::: Recorded information :::

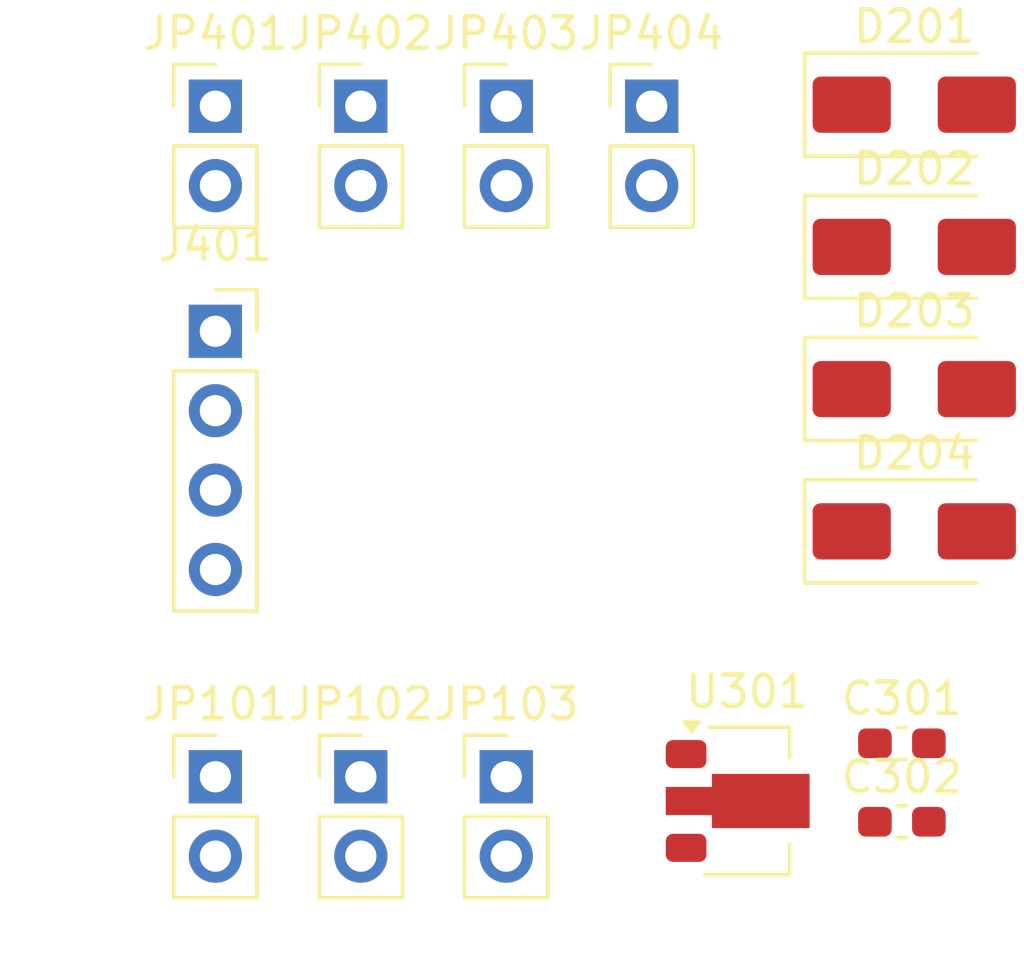
<source format=kicad_pcb>
(kicad_pcb
	(version 20240108)
	(generator "pcbnew")
	(generator_version "8.0")
	(general
		(thickness 1.6)
		(legacy_teardrops no)
	)
	(paper "A4")
	(layers
		(0 "F.Cu" signal)
		(31 "B.Cu" signal)
		(32 "B.Adhes" user "B.Adhesive")
		(33 "F.Adhes" user "F.Adhesive")
		(34 "B.Paste" user)
		(35 "F.Paste" user)
		(36 "B.SilkS" user "B.Silkscreen")
		(37 "F.SilkS" user "F.Silkscreen")
		(38 "B.Mask" user)
		(39 "F.Mask" user)
		(40 "Dwgs.User" user "User.Drawings")
		(41 "Cmts.User" user "User.Comments")
		(42 "Eco1.User" user "User.Eco1")
		(43 "Eco2.User" user "User.Eco2")
		(44 "Edge.Cuts" user)
		(45 "Margin" user)
		(46 "B.CrtYd" user "B.Courtyard")
		(47 "F.CrtYd" user "F.Courtyard")
		(48 "B.Fab" user)
		(49 "F.Fab" user)
		(50 "User.1" user)
		(51 "User.2" user)
		(52 "User.3" user)
		(53 "User.4" user)
		(54 "User.5" user)
		(55 "User.6" user)
		(56 "User.7" user)
		(57 "User.8" user)
		(58 "User.9" user)
	)
	(setup
		(pad_to_mask_clearance 0)
		(allow_soldermask_bridges_in_footprints no)
		(pcbplotparams
			(layerselection 0x00010fc_ffffffff)
			(plot_on_all_layers_selection 0x0000000_00000000)
			(disableapertmacros no)
			(usegerberextensions no)
			(usegerberattributes yes)
			(usegerberadvancedattributes yes)
			(creategerberjobfile yes)
			(dashed_line_dash_ratio 12.000000)
			(dashed_line_gap_ratio 3.000000)
			(svgprecision 4)
			(plotframeref no)
			(viasonmask no)
			(mode 1)
			(useauxorigin no)
			(hpglpennumber 1)
			(hpglpenspeed 20)
			(hpglpendiameter 15.000000)
			(pdf_front_fp_property_popups yes)
			(pdf_back_fp_property_popups yes)
			(dxfpolygonmode yes)
			(dxfimperialunits yes)
			(dxfusepcbnewfont yes)
			(psnegative no)
			(psa4output no)
			(plotreference yes)
			(plotvalue yes)
			(plotfptext yes)
			(plotinvisibletext no)
			(sketchpadsonfab no)
			(subtractmaskfromsilk no)
			(outputformat 1)
			(mirror no)
			(drillshape 1)
			(scaleselection 1)
			(outputdirectory "")
		)
	)
	(net 0 "")
	(net 1 "+U")
	(net 2 "GND")
	(net 3 "+3V3")
	(net 4 "/rails_power_ac-dc-bridge-medium-test/J_GND")
	(net 5 "/rails_power_ac-dc-bridge-medium-test/J_AC0")
	(net 6 "/rails_power_ac-dc-bridge-medium-test/J_U+")
	(net 7 "/rails_power_ac-dc-bridge-medium-test/J_AC1")
	(net 8 "/rails_power_dc-dc-ldo-3v3_100mA-test/AC1")
	(net 9 "/AC0")
	(net 10 "/AC1")
	(footprint "Connector_PinHeader_2.54mm:PinHeader_1x02_P2.54mm_Vertical" (layer "F.Cu") (at 85.2645 75.522))
	(footprint "Connector_PinHeader_2.54mm:PinHeader_1x02_P2.54mm_Vertical" (layer "F.Cu") (at 85.2645 54.072))
	(footprint "Package_TO_SOT_SMD:SOT-89-3" (layer "F.Cu") (at 102.2645 76.297))
	(footprint "Diode_SMD:D_SMA" (layer "F.Cu") (at 107.6095 67.672))
	(footprint "Connector_PinHeader_2.54mm:PinHeader_1x02_P2.54mm_Vertical" (layer "F.Cu") (at 99.2145 54.072))
	(footprint "Connector_PinHeader_2.54mm:PinHeader_1x02_P2.54mm_Vertical" (layer "F.Cu") (at 94.5645 75.522))
	(footprint "Diode_SMD:D_SMA" (layer "F.Cu") (at 107.6095 58.572))
	(footprint "Connector_PinHeader_2.54mm:PinHeader_1x02_P2.54mm_Vertical" (layer "F.Cu") (at 94.5645 54.072))
	(footprint "Connector_PinHeader_2.54mm:PinHeader_1x02_P2.54mm_Vertical" (layer "F.Cu") (at 89.9145 75.522))
	(footprint "Diode_SMD:D_SMA" (layer "F.Cu") (at 107.6095 54.022))
	(footprint "Connector_PinSocket_2.54mm:PinSocket_1x04_P2.54mm_Vertical" (layer "F.Cu") (at 85.2645 61.272))
	(footprint "Connector_PinHeader_2.54mm:PinHeader_1x02_P2.54mm_Vertical" (layer "F.Cu") (at 89.9145 54.072))
	(footprint "Capacitor_SMD:C_0603_1608Metric_Pad1.08x0.95mm_HandSolder" (layer "F.Cu") (at 107.2145 76.962))
	(footprint "Capacitor_SMD:C_0603_1608Metric_Pad1.08x0.95mm_HandSolder" (layer "F.Cu") (at 107.2145 74.452))
	(footprint "Diode_SMD:D_SMA" (layer "F.Cu") (at 107.6095 63.122))
)

</source>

:::

Nothing but the lines from the one containing "(at 107.6095 58.572))" to the end of the records above should appear, each copied exactly.

→ Answer below
	(footprint "Diode_SMD:D_SMA" (layer "F.Cu") (at 107.6095 58.572))
	(footprint "Connector_PinHeader_2.54mm:PinHeader_1x02_P2.54mm_Vertical" (layer "F.Cu") (at 94.5645 54.072))
	(footprint "Connector_PinHeader_2.54mm:PinHeader_1x02_P2.54mm_Vertical" (layer "F.Cu") (at 89.9145 75.522))
	(footprint "Diode_SMD:D_SMA" (layer "F.Cu") (at 107.6095 54.022))
	(footprint "Connector_PinSocket_2.54mm:PinSocket_1x04_P2.54mm_Vertical" (layer "F.Cu") (at 85.2645 61.272))
	(footprint "Connector_PinHeader_2.54mm:PinHeader_1x02_P2.54mm_Vertical" (layer "F.Cu") (at 89.9145 54.072))
	(footprint "Capacitor_SMD:C_0603_1608Metric_Pad1.08x0.95mm_HandSolder" (layer "F.Cu") (at 107.2145 76.962))
	(footprint "Capacitor_SMD:C_0603_1608Metric_Pad1.08x0.95mm_HandSolder" (layer "F.Cu") (at 107.2145 74.452))
	(footprint "Diode_SMD:D_SMA" (layer "F.Cu") (at 107.6095 63.122))
)

</source>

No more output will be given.